Bioinformatics analysis report
Quote number: 00000
2022-11-29
Project report : Hybrid genome assemblies of 26
strains : Escherichia sp and Pseudomonas sp .
To the attention of : First name LAST NAME , Company - CITY, Country
Analysis/Writing : First name LAST NAME, Bioinformatics Engineer
Corrections/Validation : First name LAST NAME, Ph.D, Operations managerMain results
Figure 1 - Summary of the quality of the results
Scores out of 5 of the results according to (Data) data quality and contamination; (Contiguity) number and size of contigs; (Completion) assembly completeness; (Correctness) assembly errors; (Annotation) annotation.
The goal of the project was to assemble the genomes of 26
strains of bacteria using high-throughput sequencing data from Oxford
Nanopore and Illumina technologies.
Overall, the assembly metrics are good for your samples. We observe a good accuracy and contiguity. For the samples D46, we obtain a more fragmented assembly.
Due to the completion metrics, we can estimate that the assemblies are complete but 2 of your samples, D22 and D24, have lower results.
Moreover, the total sizes of the assemblies are close to the size of the reference genomes.
Project description
This report describes all bioinformatics analyses that were performed following high-throughput sequencing using Oxford Nanopore and Illumina technologies. The objective was to perform de novo hybrid assemblies of 26 strains : Escherichia sp and Pseudomonas sp and annotation of these assembled genomes.
This process was carried out in the following stages:
- First, a quality check of the raw data was performed before and after the cleaning steps, including both detection and removal of adapters as well as trimming of low quality bases.
- Following the cleaning, the genomes of the 26 strains, Escherichia sp and Pseudomonas sp were assembled.
- The advantage of using a hybrid approach with short and long reads is that it allows to correct assemblies obtained with polishing methods and also to correct sequencing errors.
- Then, the quality of these assemblies was evaluated with four categories of metrics, which are: contiguity, correctness, completion and contamination.
- Finally, an annotation was performed.
Below is a representation of the key steps from the bioinformatics pipeline use to obtain de novo assemblies.
Figure 2 - Key steps from the bioinformatics pipeline leading to the hybrid assembly and annotation of the strains
Overview of the data sent
Summary tables of results :
- Appendix 1: Statistics on Illumina data (short reads)
- Appendix 2: Statistics on Oxford Nanopore data (long reads)

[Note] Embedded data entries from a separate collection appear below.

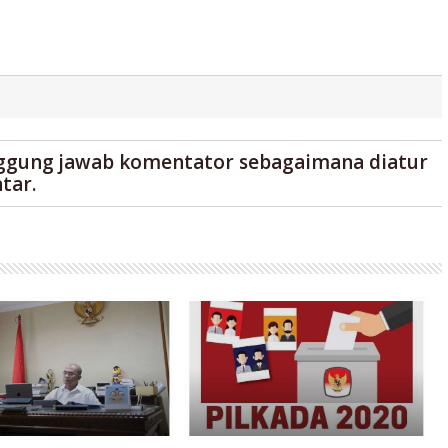
ggung jawab komentator sebagaimana diatur
tar.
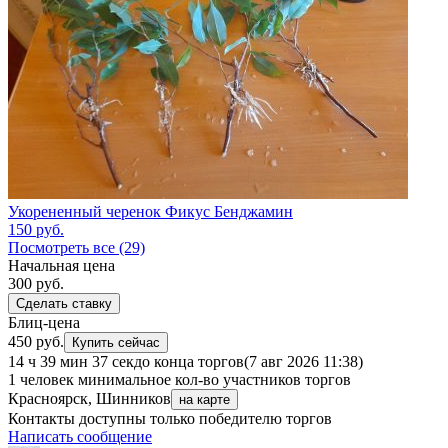
Укорененный черенок Фикус Бенджамин
150
руб.
Посмотреть все (29)
Начальная цена
300
руб.
Сделать ставку
Блиц-цена
450 руб.
Купить сейчас
14 ч 39 мин 37 сек
до конца торгов
(7 авг 2026 11:38)
1 человек
минимальное кол-во участников торгов
Красноярск, Шинников
на карте
Контакты доступны только победителю торгов
Написать сообщение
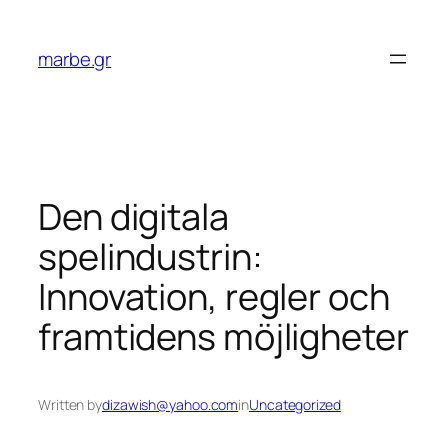
Skip
to
marbe.gr
content
Den digitala
spelindustrin:
Innovation, regler och
framtidens möjligheter
Written by
dizawish@yahoo.com
in
Uncategorized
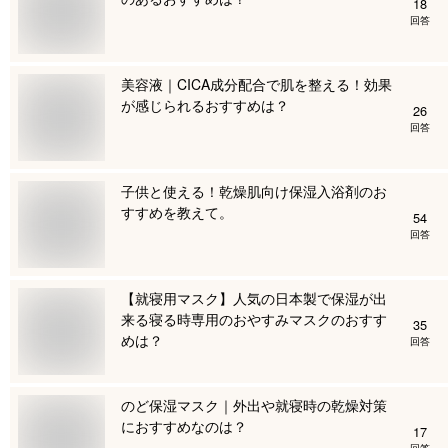
18
回答
美容液｜CICA成分配合で肌を整える！効果
が感じられるおすすめは？
26
回答
子供と使える！乾燥肌向け保湿入浴剤のお
すすめを教えて。
54
回答
【就寝用マスク】人気の日本製で保湿が出
来る寝る時専用のおやすみマスクのおすす
35
めは？
回答
のど保湿マスク｜外出や就寝時の乾燥対策
におすすめなのは？
17
回答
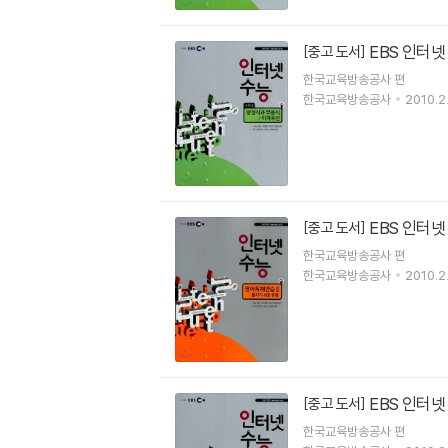
EBS 인터넷
[중고 도서]
한국교육방송공사 편
한국교육방송공사
2010.2.
EBS 인터넷 
[중고 도서]
한국교육방송공사 편
한국교육방송공사
2010.2.
EBS 인터넷 
[중고 도서]
한국교육방송공사 편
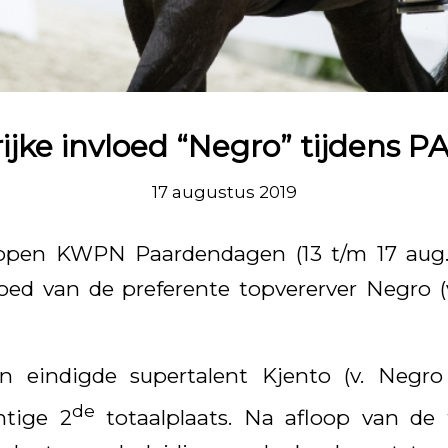
ijke invloed “Negro” tijdens 
17 augustus 2019
lopen KWPN Paardendagen (13 t/m 17 aug
oed van de preferente topvererver Negro (v.
gen eindigde supertalent Kjento (v. Negr
de
htige 2
totaalplaats. Na afloop van de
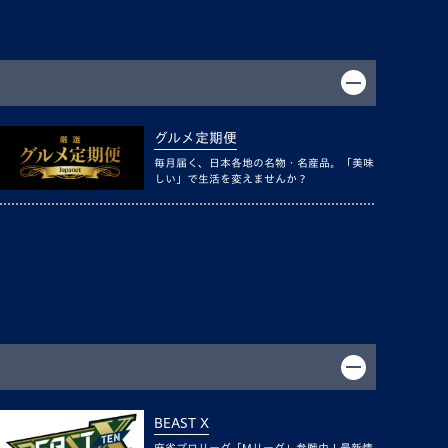
グルメ定期便
毎月届く、日本各地の名物・名産品。「美味
しい」で生活を変えませんか？
BEAST X
麻雀プロリーグ「Mリーグ」参戦中！最新情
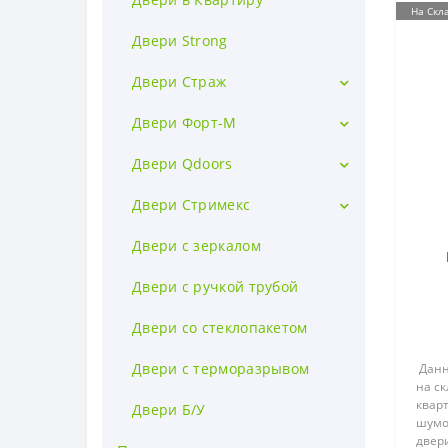
На Скл
Двери Strong
Двери Страж
Cтандарт Квартира
Двери Форт-М
Престиж Квартира
(квартирные)
Двери Qdoors
Proof (двери в дом)
(уличные)
Premium
Двери Стримекс
Proof (1200/2040 - Улица)
Ultra
(Уличные)
Двери c зеркалом
Avangard
Двери с ручкой трубой
Street (в дом)
Двери со стеклопакетом
Двери с терморазрывом
Данн
на ск
квар
Двери Б/У
шумо
двер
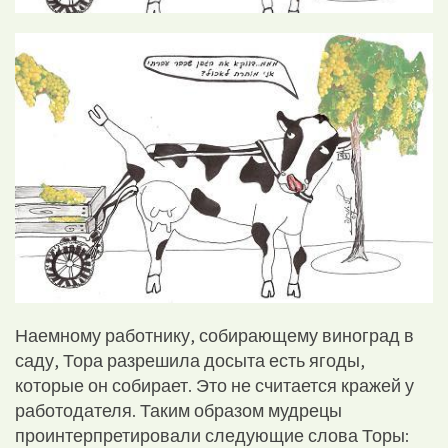
Наемному работнику, собирающему виноград в
саду, Тора разрешила досыта есть ягоды,
которые он собирает. Это не считается кражей у
работодателя. Таким образом мудрецы
проинтерпретировали следующие слова Торы:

- Appendix 3: Information and statistics on final assemblies
- Appendix 4: Taxonomic assignment of contigs
- Appendix 5: Annotation Information
For each of the samples :
- Fasta sequences after assembly and corrections from long and short reads.
- The result of the annotations for each assembly and each of their contigs. Each folder contains annotation files in different standard formats: generic feature format (.gff), genbank (.gbk), protein sequences (.faa), nucleic sequences (.ffn) and a simplified tabulated version (.tbl)
- A depth of coverage graph along each contig.
- Reads assignment report.
Below is an example of the structure of each sub-folder corresponding to the samples :
Sample/
├── Sample_assembly.fasta
├── Sample_coverage_plots
│ ├── 500kb.png
│ └── contig_1.pdf
│ └── …
├── Sample_k2_report.txt
└── Sample_prokka
├── mygenome.faa
├── mygenome.ffn
├── mygenome.gbk
├── mygenome.gff
└── mygenome.tsvResults
Quality control and data cleaning
Illumina Data
Figure 3
Illumina data cleaning ensures that we have excellent quality reads (>Q30), thus, ensuring the best possible quality for downstream analysis. Read adapters are removed and then the reads are filtered based on their quality.
Details of the data are available in Appendix 1.